When you add this lack of identity with the fact that Weis seems to panic even when the Irish are losing by one score in the first quarter, well it is clearly a recipe for disaster.


How many times have we seen Notre Dame come out and run the ball effectively, fall behind by three or seven points, then effectively stop running the ball the rest of the game? How many fourth down attempts have been squandered in close games because Weis would not settle for a field goal in a close game?


Nowhere is this style of coaching more apparent than the Navy game this year. Hughes was running hard as usual and Riddick was ripping Navy for serious yards early in the game. Then, Notre Dame faced a fourth and two deep in the red zone trailing 7-0.


What happened? Instead of kicking the field goal and gaining a little bit of momentum, Weis decided to gamble on a big momentum swing with a pass play to the end zone. The pass ended up incomplete and Navy took over.


First, there is no identity on offense where Notre Dame can run the ball as much as pass the ball. That put them in the predicament in the first place. Secondly, Weis panicked early in the game and ended up doing more harm than good.


Navy took over and marched down the field scoring a touchdown and gaining a momentum swing twice as large had Notre Dame scored a touchdown on their previous possession. The Irish never recovered, the red zone troubles continued, and the team lost a game they should have easily won.


What this all means is that Charlie Weis isn’t a very good football coach. I wouldn’t even call him a great offensive coordinator at this point either. And I’m not even taking into account that he seems to bring nothing to the table defensively, doesn’t fire his team up, and seems unprepared in far too many embarrassing moments.

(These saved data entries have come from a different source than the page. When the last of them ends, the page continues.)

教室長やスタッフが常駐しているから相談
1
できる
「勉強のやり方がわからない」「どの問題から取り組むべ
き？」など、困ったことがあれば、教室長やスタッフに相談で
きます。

There are times when it seems like Weis is more concerned with showcasing his talented skilled players and proving to everyone how much of an offensive genius he is by running dozens of different formations throughout any given game.


We were told that wide receiver Michael Floyd would see limited action against Navy to ease the budding star back into the lineup after breaking his collar bone.

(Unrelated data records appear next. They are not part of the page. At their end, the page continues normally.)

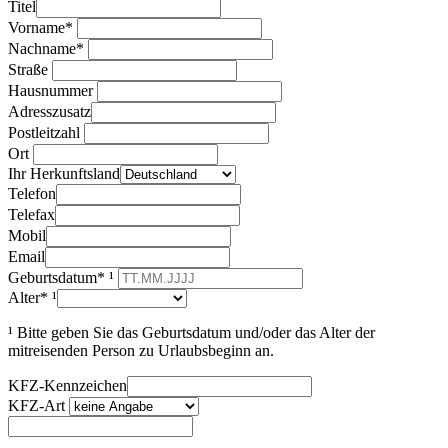
Titel
Vorname*
Nachname*
Straße
Hausnummer
Adresszusatz
Postleitzahl
Ort
Ihr Herkunftsland
Telefon
Telefax
Mobil
Email
Geburtsdatum* ¹
Alter* ¹
¹ Bitte geben Sie das Geburtsdatum und/oder das Alter der
mitreisenden Person zu Urlaubsbeginn an.
KFZ-Kennzeichen
KFZ-Art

“Boy did I trick everyone!” Weis exclaims!


Instead, Floyd was targeted early and often, including several failed fade routes that left the Irish empty handed and scoreless. Weis ended up showcasing Floyd all game long, but was it the best thing for the team?

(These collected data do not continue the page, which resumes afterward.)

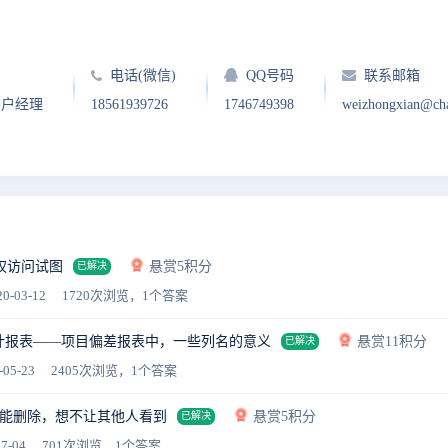
电话(微信)
QQ号码
联系邮箱
客户经理
18561939726
1746749398
weizhongxian@ch
权访问试图
悬赏5积分
已解决
0-03-12
1720次浏览，1个答案
统计报表——项目偏差报表中，一些列名的意义
悬赏11积分
已解决
-05-23
2405次浏览，1个答案
能删除，想不让其他人看到
悬赏5积分
已解决
7-04
701次浏览，1个答案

So many of us just want Notre Dame to get tough again, run the ball with power, set up the play action and take advantage of the passing game this way.


Instead, we’re subjected to shotgun formations with no threat of running the ball and endless gimmicky gadget plays.


At this point, I’ve changed my mind and believe the odds are a new coach could improve this team offensively. You can’t argue with some of the stats Weis has been able to put up in his time in South Bend, but its becoming evident that his style doesn’t lend itself to winning football games at the college level.


That’s why probably the best position for Weis right now is being a quarterback coach. He can be successful as on offensive coordinator in the NFL, but even that position may be too much for him at the college level.


After five years it looks as though that is who has been leading the Irish on to the field each weekend, merely a quarterback guru who can talk a big game and recruit a collection of really great skilled athletes on offense.


With these players in place, Notre Dame should go out and find a proven coach who has won at the college level, will install a program identity, run the ball, and play tough defense.  


It is imperative that a new coach commits to a system and recruits players to fit that system. Look at the top teams in the country right now and you’ll see the overriding theme is tough defense mixed with a consistent game plan and identity on offense.


It’s simple and fundamental: run the ball, play tough defense and play smart football. Notre Dame doesn’t do any of those things. And it is all but a foregone conclusion that the Irish never will with Charlie Weis at the helm.